1. Introduction
Many shells offer features that help ease text processing and data propagation, like passing the output of one command as an argument to another.
In this tutorial, we explore ways to group functionally related parts of text input with only newlines as their separator. First, we describe a problem that shell separators can cause. Next, we turn to a standard solution. After that, we discuss a newer shell feature. Finally, we go back to a simple loop with a builtin.
In most cases, temporarily turning off globbing using set with its -f flag is safer when it comes to raw text processing.
We tested the code in this tutorial on Debian 11 (Bullseye) with GNU Bash 5.1.4. It should work in most POSIX-compliant environments.
2. Shell Separator Problems
Let’s start with a composite command:
$ declare $(printf 'A=[L1]\nB=[L2]')
$ echo $A $B
[L1] [L2]
Here, the declare shell builtin in Bash uses the output of printf from a subshell to initialize variables.
In this case, the separator is a newline. Let’s make that more visible by replacing the \n escape sequence:
$ declare $(printf 'A=[L1]
B=[L2]'
)
Thus, the shell sees a proper declare command:
$ declare 'A=[L1]' 'B=[L2]'
Notably, the quotes are around valid declare expressions.

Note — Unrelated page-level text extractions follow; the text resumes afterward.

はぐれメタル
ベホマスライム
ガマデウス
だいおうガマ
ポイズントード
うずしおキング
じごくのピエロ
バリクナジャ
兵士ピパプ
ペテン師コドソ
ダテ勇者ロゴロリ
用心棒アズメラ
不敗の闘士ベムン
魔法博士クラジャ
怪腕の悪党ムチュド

As a result, the variable values are also correct:
$ echo $A $B
[L1] [L2]
Yet, this code can backfire when we introduce more potential separators, such as whitespace:
$ declare $(printf 'A=[L 1]\nB=[L 2]')
-bash: declare: `1]': not a valid identifier
-bash: declare: `2]': not a valid identifier
In this case, there are spaces between L and the numbers, so declare is called differently:
$ declare 'A=[L' '1]' 'B=[L' '2]'
Here, *the quotes surround valid (A=[L) and invalid (1]) declaration expressions*. Hence, we see a warning, and the final values are incorrect:
$ echo $A $B
[L [L
So, how can we ignore other potential separators in favor of only one, such as the newline?
3. Changing $IFS
Bash provides the $IFS (Internal Field Separator) special shell environment variable. It dictates which characters are considered separators when automatically processing text.
When using command substitution, $IFS can significantly mutate the output.

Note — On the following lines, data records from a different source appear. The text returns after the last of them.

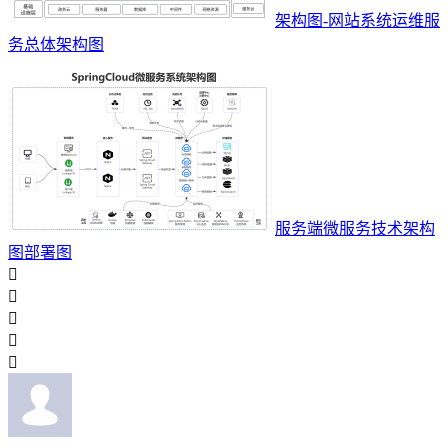
架构图-网站系统运维服
务总体架构图
服务端微服务技术架构
图部署图




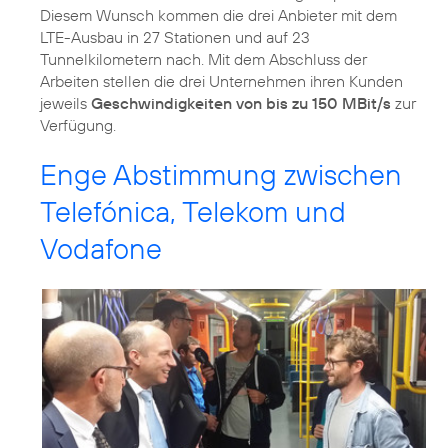
Diesem Wunsch kommen die drei Anbieter mit dem
LTE-Ausbau in 27 Stationen und auf 23
Tunnelkilometern nach. Mit dem Abschluss der
Arbeiten stellen die drei Unternehmen ihren Kunden
jeweils
Geschwindigkeiten von bis zu 150 MBit/s
zur
Verfügung.
Enge Abstimmung zwischen
Telefónica, Telekom und
Vodafone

In our earlier example, we can fix the problem by changing the default value of $IFS (space, tab, and newline) to a newline alone:
$ IFS=$'\n'
$ declare $(printf 'A=[L 1]\nB=[L 2]')
$ echo $A $B
[L 1] [L 2]
Now, the problematic syntax works fine. Critically, this solution ignores empty lines.

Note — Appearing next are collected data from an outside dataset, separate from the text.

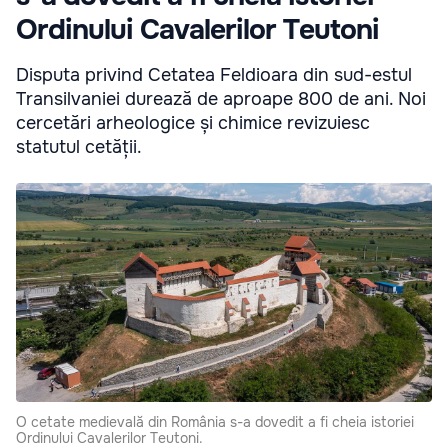
Ordinului Cavalerilor Teutoni
Disputa privind Cetatea Feldioara din sud-estul
Transilvaniei durează de aproape 800 de ani. Noi
cercetări arheologice și chimice revizuiesc
statutul cetății.
O cetate medievală din România s-a dovedit a fi cheia istoriei
Ordinului Cavalerilor Teutoni.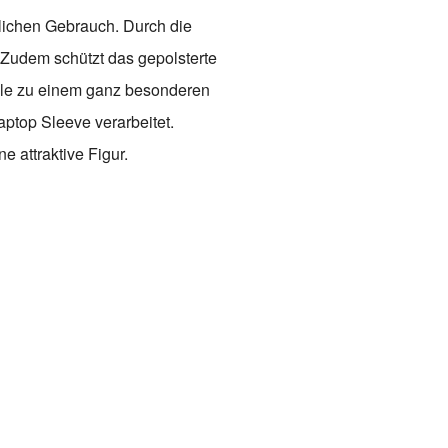
glichen Gebrauch. Durch die
 Zudem schützt das gepolsterte
ülle zu einem ganz besonderen
ptop Sleeve verarbeitet.
 attraktive Figur.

Normally, we want to preserve and restore the value of $IFS as it affects many aspects of the shell behavior:
$ BIFS="$IFS"
[...]
$ IFS="$BIFS"
In addition, we can apply our solution with a file and process substitution:
$ BIFS="$IFS"
$ IFS=$'\n'
$ cat file
A=[L 1]
B=[L 2]
$ declare $(< file)
$ echo $A $B
[L 1] [L 2]
$ IFS="$BIFS"
Yet, when it comes to files and redirection, we also have other options.
4. Using mapfile
The mapfile Bash builtin can read lines from stdin or a file descriptor into an array.
For example, we can read a whole file with one command:
$ cat file
A=[L 1]
B=[L 2]
$ mapfile -t lines < file
$ echo "${lines[0]}" "${lines[1]}"
A=[L 1] B=[L 2]
$ declare "${lines[@]}"
$ echo $A $B
[L 1] [L 2]
Here, -t removes the line separators, as the array elements don’t need them. If we employ a different delimiter, -d can specify it.
Importantly, mapfile preserves empty lines as empty elements in the resulting array.
Since mapfile was introduced in later versions of Bash, we can encounter an environment that doesn’t support this builtin. In these cases, we can use a classic alternative.
5. Using a Loop With read
A typical way to read a file line by line is a while loop:
$ while IFS= read -r line; do echo $line; done < file
A=[L 1]
B=[L 2]
Let’s break down this construct:
- $IFS gets temporarily reset
- read stores each whole [-r]aw input line into the $line variable without interpreting escape characters
- echo outputs $line on every iteration
Due to the reset value of $IFS and the rules for word splitting, we get whole lines instead of space-separated strings.
Now, let’s leverage this for our needs:
$ cat file
A=[L 1]
B=[L 2]
$ while IFS= read -r line; do lines+=("$line"); done < file
$ echo "${lines[0]}" "${lines[1]}"
A=[L 1] B=[L 2]
$ declare "${lines[@]}"
$ echo $A $B
[L 1] [L 2]
In essence, this example is equivalent to the one with mapfile but uses the while construct we described. In addition, empty lines are again preserved as array elements.
6. Summary
In this article, we looked at ways to split text only at newlines in the shell.
In conclusion, we can use the value of $IFS alone, but there are also solutions like mapfile and a simple read loop, which may perform better, depending on the circumstances.